Western Australia Shiraz: La Violetta La Ciornia 2008, a new high
Readers will know that much as I’m a huge fan of Western Australian wines, the Shiraz has yet to really convince. As I reported after last year’s judging at Qantas Wine Show of Western Australia (see here), it can be a bit middle of the road and lacking structure/character for my taste though, oddly enough at the wine show, strapping tannins, big oak and not enough fruit let the side down! So it’s with great pleasure that I can report a watershed moment for me with WA Shiraz, courtesy of La Violetta La Ciornia 2008 from the Ciprian Vineyard in Denmark, Great Southern (pictured, from Mount Lindesay), which I tasted at the Celebrate Western Australia Foundation Day tasting on Thursday.
La Violetta La Ciornia 2008 A little animal, with smoky bacon on the nose and palate, which is balanced by a lovely, sublime even, lift of violets and subtle spice, also the freshness and purity of its well-defined blackberry fruit. Intense not dense, this is a delightfully nuanced, characterful, mid-weight Shiraz with a dash (2%) of Viognier. £30 at Aus Wine Online.
An exciting facet of this wine is that it hails from young vines. To date, most of the WA Shiraz I’ve rated comes from relatively old plantings at say Cape Mentelle or Juniper Estate in Margaret River or Plantagenet in Mount Barker, Great Southern. The Ciprian vineyard was planted as recently as 2000 by John Ciprian of Kalgan River Wines, from whom La Violetta’s Andrew Hoadley buys the fruit.
But there’s something else at work here too. Inspired by working in Piedmont, rather than focusing on extracting rich, ripe fruit and big tannins, Hoadley wanted to make a food-friendly wine which expressed the vineyard (see here for more details). To that end, the fruit was carefully sorted and gently handled (de-stemmed but not crushed, moved by gravity not pumps, hand plunged not pumped over), which explains its lift and delicate intensity. As for nuance, Hoadley created different batches by using four small open top fermenters, each treated differently. Some fruit was cold soaked, a batch was co-fermented with whole bunches of viognier and both wild yeast and inoculated (Rhone and Australian-isolated yeast strains) were used.

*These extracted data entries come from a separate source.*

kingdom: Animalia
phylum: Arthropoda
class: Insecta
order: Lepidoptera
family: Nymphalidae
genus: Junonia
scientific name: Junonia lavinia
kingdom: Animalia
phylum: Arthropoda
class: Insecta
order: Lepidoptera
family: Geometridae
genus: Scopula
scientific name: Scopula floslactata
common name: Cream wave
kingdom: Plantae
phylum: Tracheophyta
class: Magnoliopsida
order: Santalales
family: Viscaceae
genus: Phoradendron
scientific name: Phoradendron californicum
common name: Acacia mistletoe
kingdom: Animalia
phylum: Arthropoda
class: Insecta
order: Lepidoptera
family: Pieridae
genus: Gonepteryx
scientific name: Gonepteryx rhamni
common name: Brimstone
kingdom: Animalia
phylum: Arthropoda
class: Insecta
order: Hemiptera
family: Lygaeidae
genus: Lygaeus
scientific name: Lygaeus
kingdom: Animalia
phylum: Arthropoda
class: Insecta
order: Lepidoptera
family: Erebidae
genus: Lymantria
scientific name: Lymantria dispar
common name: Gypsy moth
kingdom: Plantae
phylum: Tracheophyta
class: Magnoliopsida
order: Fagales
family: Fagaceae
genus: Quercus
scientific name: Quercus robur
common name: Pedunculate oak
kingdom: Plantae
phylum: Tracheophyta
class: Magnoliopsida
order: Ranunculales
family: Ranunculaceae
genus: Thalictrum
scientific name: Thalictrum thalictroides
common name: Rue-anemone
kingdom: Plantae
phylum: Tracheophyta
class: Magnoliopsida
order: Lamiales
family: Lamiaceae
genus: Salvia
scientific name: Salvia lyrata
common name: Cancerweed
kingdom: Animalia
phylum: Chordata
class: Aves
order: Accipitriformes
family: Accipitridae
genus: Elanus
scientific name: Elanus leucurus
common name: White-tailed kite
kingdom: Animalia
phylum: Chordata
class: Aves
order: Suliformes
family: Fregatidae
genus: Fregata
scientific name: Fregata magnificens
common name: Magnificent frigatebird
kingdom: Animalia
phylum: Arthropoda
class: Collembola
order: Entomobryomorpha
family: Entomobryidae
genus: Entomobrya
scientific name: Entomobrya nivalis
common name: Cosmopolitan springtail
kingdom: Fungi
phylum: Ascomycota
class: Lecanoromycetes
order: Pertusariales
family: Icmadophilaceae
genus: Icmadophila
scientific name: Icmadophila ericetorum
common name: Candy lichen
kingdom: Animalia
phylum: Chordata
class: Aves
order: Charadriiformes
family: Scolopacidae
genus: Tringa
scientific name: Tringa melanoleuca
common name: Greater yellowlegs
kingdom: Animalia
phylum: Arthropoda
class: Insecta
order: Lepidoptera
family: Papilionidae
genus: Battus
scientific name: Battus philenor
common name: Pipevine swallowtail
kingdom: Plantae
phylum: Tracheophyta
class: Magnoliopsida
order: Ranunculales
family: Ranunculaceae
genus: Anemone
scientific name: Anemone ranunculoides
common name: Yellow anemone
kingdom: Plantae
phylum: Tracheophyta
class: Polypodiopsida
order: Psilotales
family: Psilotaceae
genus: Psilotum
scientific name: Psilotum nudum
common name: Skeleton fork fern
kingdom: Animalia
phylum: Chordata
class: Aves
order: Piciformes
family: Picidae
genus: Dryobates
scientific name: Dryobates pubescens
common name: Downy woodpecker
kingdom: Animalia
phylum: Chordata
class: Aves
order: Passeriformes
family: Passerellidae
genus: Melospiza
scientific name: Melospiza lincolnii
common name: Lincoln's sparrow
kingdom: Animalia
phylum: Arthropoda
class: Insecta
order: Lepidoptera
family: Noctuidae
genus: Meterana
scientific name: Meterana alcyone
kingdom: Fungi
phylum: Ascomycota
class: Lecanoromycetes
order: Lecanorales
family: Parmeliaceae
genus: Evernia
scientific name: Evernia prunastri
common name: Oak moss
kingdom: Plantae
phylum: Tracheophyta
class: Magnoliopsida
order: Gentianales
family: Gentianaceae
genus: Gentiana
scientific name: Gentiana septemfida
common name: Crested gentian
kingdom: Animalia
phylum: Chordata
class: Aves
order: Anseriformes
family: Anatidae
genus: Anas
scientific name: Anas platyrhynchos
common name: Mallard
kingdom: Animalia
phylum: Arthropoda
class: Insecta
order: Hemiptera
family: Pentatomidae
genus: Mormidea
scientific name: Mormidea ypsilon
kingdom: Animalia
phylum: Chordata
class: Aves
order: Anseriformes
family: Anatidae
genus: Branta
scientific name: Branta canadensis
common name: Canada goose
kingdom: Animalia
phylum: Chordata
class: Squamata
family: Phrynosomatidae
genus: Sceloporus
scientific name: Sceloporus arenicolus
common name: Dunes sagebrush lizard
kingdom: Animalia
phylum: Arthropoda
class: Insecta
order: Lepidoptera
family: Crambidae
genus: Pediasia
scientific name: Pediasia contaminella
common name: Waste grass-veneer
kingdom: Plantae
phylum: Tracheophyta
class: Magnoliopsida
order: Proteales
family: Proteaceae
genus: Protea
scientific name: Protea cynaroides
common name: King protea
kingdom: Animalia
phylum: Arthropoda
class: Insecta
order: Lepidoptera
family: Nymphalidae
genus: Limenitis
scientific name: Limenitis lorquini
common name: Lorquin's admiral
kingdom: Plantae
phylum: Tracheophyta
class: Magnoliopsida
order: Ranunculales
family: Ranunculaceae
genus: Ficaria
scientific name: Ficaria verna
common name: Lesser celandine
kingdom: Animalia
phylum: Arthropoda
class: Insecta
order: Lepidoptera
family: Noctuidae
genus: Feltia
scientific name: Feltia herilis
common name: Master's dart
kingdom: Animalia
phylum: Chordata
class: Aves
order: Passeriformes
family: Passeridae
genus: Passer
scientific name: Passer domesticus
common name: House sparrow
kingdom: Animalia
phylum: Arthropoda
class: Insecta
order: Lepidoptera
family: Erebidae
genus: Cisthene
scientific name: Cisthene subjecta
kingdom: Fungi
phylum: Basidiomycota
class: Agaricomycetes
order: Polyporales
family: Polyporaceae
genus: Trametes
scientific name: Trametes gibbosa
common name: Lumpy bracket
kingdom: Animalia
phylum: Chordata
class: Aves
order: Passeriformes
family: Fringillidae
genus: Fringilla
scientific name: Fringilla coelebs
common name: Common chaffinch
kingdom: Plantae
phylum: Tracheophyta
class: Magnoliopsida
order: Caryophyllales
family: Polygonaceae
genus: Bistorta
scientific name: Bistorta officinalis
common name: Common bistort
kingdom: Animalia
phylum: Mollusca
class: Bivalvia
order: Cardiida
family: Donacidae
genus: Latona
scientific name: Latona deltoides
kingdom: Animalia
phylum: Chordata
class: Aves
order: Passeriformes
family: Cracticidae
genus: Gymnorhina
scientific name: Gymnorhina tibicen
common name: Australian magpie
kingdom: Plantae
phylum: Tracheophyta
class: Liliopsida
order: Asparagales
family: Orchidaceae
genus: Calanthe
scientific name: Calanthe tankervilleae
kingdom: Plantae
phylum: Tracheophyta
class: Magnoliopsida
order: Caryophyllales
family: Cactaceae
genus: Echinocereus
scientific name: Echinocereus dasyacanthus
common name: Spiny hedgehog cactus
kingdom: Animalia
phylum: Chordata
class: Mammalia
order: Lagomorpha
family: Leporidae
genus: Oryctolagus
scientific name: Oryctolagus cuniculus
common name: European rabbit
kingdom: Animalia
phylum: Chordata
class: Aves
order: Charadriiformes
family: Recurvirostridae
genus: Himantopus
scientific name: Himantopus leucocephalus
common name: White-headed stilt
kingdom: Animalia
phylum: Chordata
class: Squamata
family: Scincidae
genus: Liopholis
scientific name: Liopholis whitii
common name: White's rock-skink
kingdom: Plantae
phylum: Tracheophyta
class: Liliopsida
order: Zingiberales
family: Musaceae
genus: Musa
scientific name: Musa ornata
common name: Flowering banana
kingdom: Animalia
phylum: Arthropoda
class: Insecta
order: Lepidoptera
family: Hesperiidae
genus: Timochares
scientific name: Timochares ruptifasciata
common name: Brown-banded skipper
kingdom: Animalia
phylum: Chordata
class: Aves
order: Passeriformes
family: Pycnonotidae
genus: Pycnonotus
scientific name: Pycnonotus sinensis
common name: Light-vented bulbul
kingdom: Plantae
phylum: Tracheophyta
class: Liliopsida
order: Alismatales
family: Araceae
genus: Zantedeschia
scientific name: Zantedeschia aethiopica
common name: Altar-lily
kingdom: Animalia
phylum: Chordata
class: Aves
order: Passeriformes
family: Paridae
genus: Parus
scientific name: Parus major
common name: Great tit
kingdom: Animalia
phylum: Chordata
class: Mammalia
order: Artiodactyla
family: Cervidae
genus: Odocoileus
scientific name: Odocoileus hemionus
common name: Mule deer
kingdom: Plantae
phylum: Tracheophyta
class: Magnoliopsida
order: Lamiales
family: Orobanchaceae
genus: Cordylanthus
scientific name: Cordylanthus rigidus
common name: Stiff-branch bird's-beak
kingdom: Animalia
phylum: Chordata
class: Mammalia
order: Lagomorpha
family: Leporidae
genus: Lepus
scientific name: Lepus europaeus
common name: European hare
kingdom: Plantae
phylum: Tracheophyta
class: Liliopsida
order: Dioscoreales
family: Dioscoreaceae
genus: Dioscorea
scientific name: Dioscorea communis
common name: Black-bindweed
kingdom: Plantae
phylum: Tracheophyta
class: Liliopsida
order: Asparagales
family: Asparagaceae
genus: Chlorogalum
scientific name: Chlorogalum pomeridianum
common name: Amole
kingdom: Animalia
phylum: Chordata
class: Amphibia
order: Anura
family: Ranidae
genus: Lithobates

The wine was then aged for 14 months in new (40%) and seasoned French barriques.
The catch – there’s only a measly amount of this single vineyard, hand crafted wine (3,100 bottles to be precise) and, tragically, no follow on vintage thanks to hail….They say patience is a virtue, so I’ll be looking forward to the 2010! And speaking of patience, if you buy the 2008, UK distributor Brian Oakwell of Aus Wine Online tells me the wine got even more expressive a couple of days after opening and still looked good five days on – a good indication of its ageing potential.